Traders and analysts had hoped that a bailout of Ireland would settle credit default fears, but it has done no such thing. Just look at the stock market today which is down about 100 points. Now that Ireland has been bailed out, instead of jumping for joy, traders are turning their attention to Portugal and Spain, wondering not if but how long until they too need bailing out.

And the sovereign debt crisis continues… Just as I predicted months ago.

“Ireland on the brink” with no way out

Marketwatch reports:

Ireland on the brink as budget crunch looms

Austerity threatens growth, but markets leave Dublin little choice

After promising a 15 billion euro ($20.7 billion) austerity package of spending cuts and tax hikes, Ireland’s government may be facing its last chance to avoid a bailout by persuading markets that the country can repay its debts.
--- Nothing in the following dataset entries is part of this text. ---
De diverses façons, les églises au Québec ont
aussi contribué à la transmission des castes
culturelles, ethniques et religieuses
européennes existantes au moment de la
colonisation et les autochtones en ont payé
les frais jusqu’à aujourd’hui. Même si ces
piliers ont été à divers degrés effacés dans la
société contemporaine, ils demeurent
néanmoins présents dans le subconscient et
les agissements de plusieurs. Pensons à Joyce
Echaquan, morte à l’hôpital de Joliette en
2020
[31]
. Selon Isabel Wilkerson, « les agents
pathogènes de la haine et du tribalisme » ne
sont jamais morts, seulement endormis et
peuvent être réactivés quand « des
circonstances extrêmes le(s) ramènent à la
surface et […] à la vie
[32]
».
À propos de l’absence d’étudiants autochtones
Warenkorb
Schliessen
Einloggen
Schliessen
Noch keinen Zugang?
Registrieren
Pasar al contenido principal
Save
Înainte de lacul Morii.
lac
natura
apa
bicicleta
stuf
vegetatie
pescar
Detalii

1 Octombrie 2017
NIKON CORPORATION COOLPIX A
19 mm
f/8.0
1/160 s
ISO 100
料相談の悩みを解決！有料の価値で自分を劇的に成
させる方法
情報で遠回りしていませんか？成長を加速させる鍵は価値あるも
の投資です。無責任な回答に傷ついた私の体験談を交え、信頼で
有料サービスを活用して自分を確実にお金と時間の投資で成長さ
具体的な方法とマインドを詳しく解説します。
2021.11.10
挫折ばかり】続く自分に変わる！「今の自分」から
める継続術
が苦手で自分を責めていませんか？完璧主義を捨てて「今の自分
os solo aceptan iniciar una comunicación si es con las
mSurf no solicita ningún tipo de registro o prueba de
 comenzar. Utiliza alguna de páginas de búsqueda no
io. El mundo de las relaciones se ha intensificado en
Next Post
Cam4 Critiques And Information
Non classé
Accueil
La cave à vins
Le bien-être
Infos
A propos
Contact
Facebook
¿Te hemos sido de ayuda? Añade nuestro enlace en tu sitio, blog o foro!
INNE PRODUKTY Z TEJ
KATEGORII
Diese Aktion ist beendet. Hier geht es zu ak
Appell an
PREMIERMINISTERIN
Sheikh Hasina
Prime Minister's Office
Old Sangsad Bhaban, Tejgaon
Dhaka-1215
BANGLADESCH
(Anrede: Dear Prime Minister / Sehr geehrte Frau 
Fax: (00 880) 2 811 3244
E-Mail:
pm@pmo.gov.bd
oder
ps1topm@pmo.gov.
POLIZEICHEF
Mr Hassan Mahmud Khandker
Yields on government bonds have soared in recent days as investors increasingly fear that the only long-term option for Ireland will be a bailout from Europe. But sympathy for Brian Cowen’s Fianna Fail–led coalition is almost nonexistent among Dubliners, who see the government as the biggest villain in the collapse of the Irish economy…

Please read the whole article, but I’ll summarize it in just a few words: Ireland is damned if they do and damned if they don’t. If Ireland does nothing, it will be unable to repay its debts. In other words, it will default if it is not given a bailout. But the EU will not bail out Ireland if it does not reduce its deficit.

If Ireland chooses to reduce its deficit, which it is trying to do, it will require massive tax increases and/or huge cuts in spending. Either will result in massive protests and economic harm.

Western governments have been spending more than it could afford for nearly a century now. In the US, it started in 1913 with the emergence of the Federal Reserve and ratification of the income tax amendment. It got worse with the two world wars, Great Depression, and breaking from the gold standard. Now, countries like Ireland, Greece, Portugal, and Spain have only years, if not months, to get their houses in order. After 100 years of failure, we are now paying the price.